▸ JOBS
A: Answer these questions about the family blog text:
(i) What two joke names came up when the parents went out to dinner?
(ii) What names was the writer supposed to be given at various times?
(iii) What nickname did Roan get at age 2, and why?
B: Write the next part of the family blog text, picking up after its final sentence.

But we are having a very hard time naming you.

Recently Daddy and I went out to dinner, and between the jokes of "Orion Lyons" and "Harry Lyons" I think we may have finally found your name.

We aren't telling anyone what it is. Naming you feels like a delicate operation, and if anyone poo-pooed the name it might send us into a fit of self doubt.

It's happened before.

Here are all the names we thought, at one point, we would name you, but have been rejected:

Quinn
Grey
Clive
Benjamin
Liam
Aidan
Oliver
Phineas (Finn)

Maybe when you are older you will read this, and feel that a great name was almost yours, just slipped through your fingers. Or maybe you will feel that you dodged a chamber full of bullets, that all these names are horrid. Hopefully you will feel that your name suits you, fits comfortably. At various times, I was supposed to be named Kyle or Tamara. These names seem absurd to me. How could my parents have considered anything other than Cameron?

Fred, we are getting very excited to meet you, and give you your real name.

Tuesday, November 15, 2011

Birthday Wish



Roan had a birthday part at Chai Tots, and his teachers asked me to write something they could sing or read to him, describing Roan at age 1 and 2, and what we wished for him at 3. Here's what I wrote:

"Roan was born on November 4, 2008 - the same day our country elected our first black president. It was a day of hope and change and magic.

At 1, Roan was walking and just learning to run. His favorite foods were banana and blueberry smoothies. He loved to read books over and over and again.

At 2, Roan loved to ride his pushbike. He rode it all over the neighborhood, so fast that Mommy had to run to keep up with him! He was so good at puzzles that we nicknamed him Puzzle Man. His favorite toys were his trains and he loved to build tracks for them.

▸ COLLECTED MATERIAL
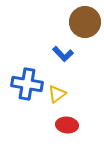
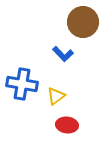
brown circle: moved 2 px left
blue cross: moved 5 px left
yellow triangle: moved 1 px left, 2 px down
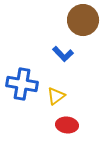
brown circle: moved 2 px up
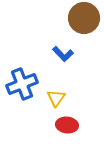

▸ ANSWERS FOR THE TASKS
A:
(i) "Orion Lyons" and "Harry Lyons."
(ii) Kyle or Tamara.
(iii) Puzzle Man, because he was so good at puzzles.

B:
Now Roan is 3. He still loves trains and puzzles, and love to make silly rhymes. He is a gentle soul, but also very loud and talkative. I hope he continues to deepen the friendships he's formed and learn how good it feels to be kind to others."

Here are some more photos from his school party:






Birthday Bonfire

For Roan's 3rd birthday we had a bonfire in our backyard. I have no love for baking, and roasting marshmellows for s'mores seemed like the best way to get our guests to make their own dessert. I gave everyone fair warning, stating in the invitations that there would be an open flame and we'd be giving beer to the parents and sharp sticks to the kids. Incredibly, everyone still came.


Here's the scene: We strung lights and fired up the pit, and on the far left you can make out Grandpa Lyons, hunched over the s'more ingredients. He was extremely protective of the chocolate, as one pregnant mother complained, and would not allow for extra portions, even for those who were "eating for two." He neatly laid out the graham crackers under the chocolate squares, so when kids approached with their skewered marshmellows burned to a blackened crisp, he quickly assembled their s'mores, confiscated their sharp sticks, and sent them on their way.


Birthday guests sitting around the fire, in various stages of s'more preparation and consumption, or just keeping warm.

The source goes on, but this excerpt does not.